> _THE TASK_
Reproduce each of the following lines word for word, in the same order.

> _ENTRIES SUPPLIED_
- - - - -

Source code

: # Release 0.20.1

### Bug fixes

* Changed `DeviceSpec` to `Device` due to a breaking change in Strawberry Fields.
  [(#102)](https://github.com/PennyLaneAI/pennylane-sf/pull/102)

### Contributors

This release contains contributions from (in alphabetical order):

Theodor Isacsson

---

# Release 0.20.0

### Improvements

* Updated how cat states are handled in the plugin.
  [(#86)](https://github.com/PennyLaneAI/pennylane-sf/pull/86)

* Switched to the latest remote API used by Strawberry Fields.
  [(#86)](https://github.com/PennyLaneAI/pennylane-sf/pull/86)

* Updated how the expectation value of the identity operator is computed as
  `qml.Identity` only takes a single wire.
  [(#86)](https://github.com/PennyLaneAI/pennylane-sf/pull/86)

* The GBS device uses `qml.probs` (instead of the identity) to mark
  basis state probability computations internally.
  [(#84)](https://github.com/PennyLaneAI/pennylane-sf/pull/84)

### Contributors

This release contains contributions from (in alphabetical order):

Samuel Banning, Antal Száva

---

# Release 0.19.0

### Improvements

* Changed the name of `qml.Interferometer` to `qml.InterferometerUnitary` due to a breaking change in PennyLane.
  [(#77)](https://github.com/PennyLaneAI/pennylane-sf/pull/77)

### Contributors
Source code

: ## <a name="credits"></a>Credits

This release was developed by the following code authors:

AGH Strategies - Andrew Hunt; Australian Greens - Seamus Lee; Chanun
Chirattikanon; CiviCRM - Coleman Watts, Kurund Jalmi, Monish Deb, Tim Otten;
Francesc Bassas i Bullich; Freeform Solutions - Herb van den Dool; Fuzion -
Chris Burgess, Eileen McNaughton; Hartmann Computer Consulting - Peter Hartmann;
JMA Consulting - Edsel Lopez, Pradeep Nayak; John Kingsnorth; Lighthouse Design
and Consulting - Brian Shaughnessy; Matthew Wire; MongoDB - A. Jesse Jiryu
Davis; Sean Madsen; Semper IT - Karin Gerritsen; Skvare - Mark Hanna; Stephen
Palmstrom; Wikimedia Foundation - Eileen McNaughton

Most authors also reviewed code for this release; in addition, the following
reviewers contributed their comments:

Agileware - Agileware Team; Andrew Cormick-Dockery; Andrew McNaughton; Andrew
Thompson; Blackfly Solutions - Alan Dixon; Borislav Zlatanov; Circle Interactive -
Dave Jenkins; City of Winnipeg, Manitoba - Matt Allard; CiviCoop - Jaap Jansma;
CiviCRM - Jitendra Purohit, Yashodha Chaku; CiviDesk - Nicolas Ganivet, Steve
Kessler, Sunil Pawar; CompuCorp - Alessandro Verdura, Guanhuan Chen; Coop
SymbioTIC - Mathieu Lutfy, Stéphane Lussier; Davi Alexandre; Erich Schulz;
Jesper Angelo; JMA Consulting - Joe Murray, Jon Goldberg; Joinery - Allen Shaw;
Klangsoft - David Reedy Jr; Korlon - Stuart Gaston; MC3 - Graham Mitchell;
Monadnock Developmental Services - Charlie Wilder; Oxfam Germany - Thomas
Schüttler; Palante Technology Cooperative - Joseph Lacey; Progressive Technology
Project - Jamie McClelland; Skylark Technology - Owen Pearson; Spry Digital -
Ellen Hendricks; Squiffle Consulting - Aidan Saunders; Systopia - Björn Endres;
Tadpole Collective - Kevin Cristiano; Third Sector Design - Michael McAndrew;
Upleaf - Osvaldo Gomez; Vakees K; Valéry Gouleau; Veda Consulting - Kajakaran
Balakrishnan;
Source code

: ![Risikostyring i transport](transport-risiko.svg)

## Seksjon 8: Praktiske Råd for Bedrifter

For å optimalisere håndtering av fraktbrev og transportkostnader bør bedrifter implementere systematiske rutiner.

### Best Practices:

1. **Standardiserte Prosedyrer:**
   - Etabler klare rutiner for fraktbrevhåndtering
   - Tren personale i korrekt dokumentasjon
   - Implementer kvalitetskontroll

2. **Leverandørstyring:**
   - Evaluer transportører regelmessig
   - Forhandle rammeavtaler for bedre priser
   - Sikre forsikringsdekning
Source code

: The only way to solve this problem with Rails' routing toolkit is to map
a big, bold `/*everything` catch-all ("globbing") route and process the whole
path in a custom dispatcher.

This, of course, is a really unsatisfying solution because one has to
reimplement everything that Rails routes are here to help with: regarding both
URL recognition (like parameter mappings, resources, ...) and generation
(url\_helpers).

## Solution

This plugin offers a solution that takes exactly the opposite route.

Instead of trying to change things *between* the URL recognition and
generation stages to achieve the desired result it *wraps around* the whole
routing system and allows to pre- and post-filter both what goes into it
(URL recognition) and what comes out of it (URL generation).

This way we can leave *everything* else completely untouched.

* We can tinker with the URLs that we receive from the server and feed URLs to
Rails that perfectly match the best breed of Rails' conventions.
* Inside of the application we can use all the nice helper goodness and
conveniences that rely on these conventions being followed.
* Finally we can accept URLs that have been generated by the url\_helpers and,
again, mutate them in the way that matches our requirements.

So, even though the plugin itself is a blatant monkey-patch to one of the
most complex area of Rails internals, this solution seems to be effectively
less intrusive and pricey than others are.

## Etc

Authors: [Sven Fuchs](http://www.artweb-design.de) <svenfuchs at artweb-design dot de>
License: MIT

- - - - -

> _TASK SOLUTION_
Source code

: # Release 0.20.1

### Bug fixes

* Changed `DeviceSpec` to `Device` due to a breaking change in Strawberry Fields.
  [(#102)](https://github.com/PennyLaneAI/pennylane-sf/pull/102)

### Contributors

This release contains contributions from (in alphabetical order):

Theodor Isacsson

---

# Release 0.20.0

### Improvements

* Updated how cat states are handled in the plugin.
  [(#86)](https://github.com/PennyLaneAI/pennylane-sf/pull/86)

* Switched to the latest remote API used by Strawberry Fields.
  [(#86)](https://github.com/PennyLaneAI/pennylane-sf/pull/86)

* Updated how the expectation value of the identity operator is computed as
  `qml.Identity` only takes a single wire.
  [(#86)](https://github.com/PennyLaneAI/pennylane-sf/pull/86)

* The GBS device uses `qml.probs` (instead of the identity) to mark
  basis state probability computations internally.
  [(#84)](https://github.com/PennyLaneAI/pennylane-sf/pull/84)

### Contributors

This release contains contributions from (in alphabetical order):

Samuel Banning, Antal Száva

---

# Release 0.19.0

### Improvements

* Changed the name of `qml.Interferometer` to `qml.InterferometerUnitary` due to a breaking change in PennyLane.
  [(#77)](https://github.com/PennyLaneAI/pennylane-sf/pull/77)

### Contributors
Source code

: ## <a name="credits"></a>Credits

This release was developed by the following code authors:

AGH Strategies - Andrew Hunt; Australian Greens - Seamus Lee; Chanun
Chirattikanon; CiviCRM - Coleman Watts, Kurund Jalmi, Monish Deb, Tim Otten;
Francesc Bassas i Bullich; Freeform Solutions - Herb van den Dool; Fuzion -
Chris Burgess, Eileen McNaughton; Hartmann Computer Consulting - Peter Hartmann;
JMA Consulting - Edsel Lopez, Pradeep Nayak; John Kingsnorth; Lighthouse Design
and Consulting - Brian Shaughnessy; Matthew Wire; MongoDB - A. Jesse Jiryu
Davis; Sean Madsen; Semper IT - Karin Gerritsen; Skvare - Mark Hanna; Stephen
Palmstrom; Wikimedia Foundation - Eileen McNaughton

Most authors also reviewed code for this release; in addition, the following
reviewers contributed their comments:

Agileware - Agileware Team; Andrew Cormick-Dockery; Andrew McNaughton; Andrew
Thompson; Blackfly Solutions - Alan Dixon; Borislav Zlatanov; Circle Interactive -
Dave Jenkins; City of Winnipeg, Manitoba - Matt Allard; CiviCoop - Jaap Jansma;
CiviCRM - Jitendra Purohit, Yashodha Chaku; CiviDesk - Nicolas Ganivet, Steve
Kessler, Sunil Pawar; CompuCorp - Alessandro Verdura, Guanhuan Chen; Coop
SymbioTIC - Mathieu Lutfy, Stéphane Lussier; Davi Alexandre; Erich Schulz;
Jesper Angelo; JMA Consulting - Joe Murray, Jon Goldberg; Joinery - Allen Shaw;
Klangsoft - David Reedy Jr; Korlon - Stuart Gaston; MC3 - Graham Mitchell;
Monadnock Developmental Services - Charlie Wilder; Oxfam Germany - Thomas
Schüttler; Palante Technology Cooperative - Joseph Lacey; Progressive Technology
Project - Jamie McClelland; Skylark Technology - Owen Pearson; Spry Digital -
Ellen Hendricks; Squiffle Consulting - Aidan Saunders; Systopia - Björn Endres;
Tadpole Collective - Kevin Cristiano; Third Sector Design - Michael McAndrew;
Upleaf - Osvaldo Gomez; Vakees K; Valéry Gouleau; Veda Consulting - Kajakaran
Balakrishnan;
Source code

: ![Risikostyring i transport](transport-risiko.svg)

## Seksjon 8: Praktiske Råd for Bedrifter

For å optimalisere håndtering av fraktbrev og transportkostnader bør bedrifter implementere systematiske rutiner.

### Best Practices:

1. **Standardiserte Prosedyrer:**
   - Etabler klare rutiner for fraktbrevhåndtering
   - Tren personale i korrekt dokumentasjon
   - Implementer kvalitetskontroll

2. **Leverandørstyring:**
   - Evaluer transportører regelmessig
   - Forhandle rammeavtaler for bedre priser
   - Sikre forsikringsdekning
Source code

: The only way to solve this problem with Rails' routing toolkit is to map
a big, bold `/*everything` catch-all ("globbing") route and process the whole
path in a custom dispatcher.

This, of course, is a really unsatisfying solution because one has to
reimplement everything that Rails routes are here to help with: regarding both
URL recognition (like parameter mappings, resources, ...) and generation
(url\_helpers).

## Solution

This plugin offers a solution that takes exactly the opposite route.

Instead of trying to change things *between* the URL recognition and
generation stages to achieve the desired result it *wraps around* the whole
routing system and allows to pre- and post-filter both what goes into it
(URL recognition) and what comes out of it (URL generation).

This way we can leave *everything* else completely untouched.

* We can tinker with the URLs that we receive from the server and feed URLs to
Rails that perfectly match the best breed of Rails' conventions.
* Inside of the application we can use all the nice helper goodness and
conveniences that rely on these conventions being followed.
* Finally we can accept URLs that have been generated by the url\_helpers and,
again, mutate them in the way that matches our requirements.

So, even though the plugin itself is a blatant monkey-patch to one of the
most complex area of Rails internals, this solution seems to be effectively
less intrusive and pricey than others are.

## Etc

Authors: [Sven Fuchs](http://www.artweb-design.de) <svenfuchs at artweb-design dot de>
License: MIT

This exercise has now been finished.